American Vegetable Grower asked Gibbs Patrick of Patrick Farms in Omega, GA, what have been the three biggest changes that have occurred since he began farming with his father in the 1970s. He easily rattled them off: increased expenses, labor, and pricing.
Expenses, he says, have more than doubled – sometimes tripled – in price, in terms of fertilizers and fuel.
How has the farm overcome those obstacles? “We minimized labor, minimized spending, and watching all of our overhead,” was Patrick’s response.
Unlike expenses, however, pricing remains stagnant, unless growers in another area of the country experience some sort of disaster, he says. “When everyone has a good crop and you are pumping out produce during the peak of the season, the market generally gets really cheap,” he explains. “There has to be a disaster somewhere else to make a profit, which is unfortunate.”
In the area of labor, the farm had recently been using the H-2A program to get the 500 workers it needs to harvest its crops.
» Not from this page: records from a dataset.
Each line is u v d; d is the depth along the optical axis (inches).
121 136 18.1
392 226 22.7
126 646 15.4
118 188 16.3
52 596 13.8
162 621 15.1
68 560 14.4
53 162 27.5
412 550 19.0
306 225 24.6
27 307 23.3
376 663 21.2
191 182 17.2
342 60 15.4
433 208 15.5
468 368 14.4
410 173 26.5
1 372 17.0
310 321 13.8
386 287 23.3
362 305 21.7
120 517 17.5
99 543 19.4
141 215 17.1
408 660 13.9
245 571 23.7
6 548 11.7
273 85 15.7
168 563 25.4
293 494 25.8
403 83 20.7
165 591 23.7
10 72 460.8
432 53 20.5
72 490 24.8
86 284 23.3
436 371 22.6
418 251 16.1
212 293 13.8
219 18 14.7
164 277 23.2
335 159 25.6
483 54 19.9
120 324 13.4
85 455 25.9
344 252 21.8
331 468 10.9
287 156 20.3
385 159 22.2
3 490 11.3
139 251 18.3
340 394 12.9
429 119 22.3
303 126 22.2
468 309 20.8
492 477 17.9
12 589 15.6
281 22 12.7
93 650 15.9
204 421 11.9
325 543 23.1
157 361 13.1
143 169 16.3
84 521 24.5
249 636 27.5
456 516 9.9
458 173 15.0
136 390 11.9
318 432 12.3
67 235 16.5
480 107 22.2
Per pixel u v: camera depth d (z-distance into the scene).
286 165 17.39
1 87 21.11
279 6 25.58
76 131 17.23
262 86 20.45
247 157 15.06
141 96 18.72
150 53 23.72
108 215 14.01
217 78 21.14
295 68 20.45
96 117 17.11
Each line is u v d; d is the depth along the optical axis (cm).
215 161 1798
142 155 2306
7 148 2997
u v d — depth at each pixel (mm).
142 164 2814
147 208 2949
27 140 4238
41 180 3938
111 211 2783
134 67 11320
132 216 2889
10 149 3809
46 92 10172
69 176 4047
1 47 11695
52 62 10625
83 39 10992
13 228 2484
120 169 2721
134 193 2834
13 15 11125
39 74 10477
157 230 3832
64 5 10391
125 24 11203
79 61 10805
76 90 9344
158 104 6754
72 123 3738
This year, however, thanks to the recent changes to the program requiring additional wage increases for employees — among other things — it will be too cost prohibitive to use H-2A workers, says Patrick.
So where will he find the labor he needs? Patrick says he has hired all domestic workers this growing season.
To date, he says he has enough labor on the farm. “We have 300 workers now and are expecting an additional 150 to 200 workers that will be here in the upcoming weeks.” All farmworkers, he says, are domestic.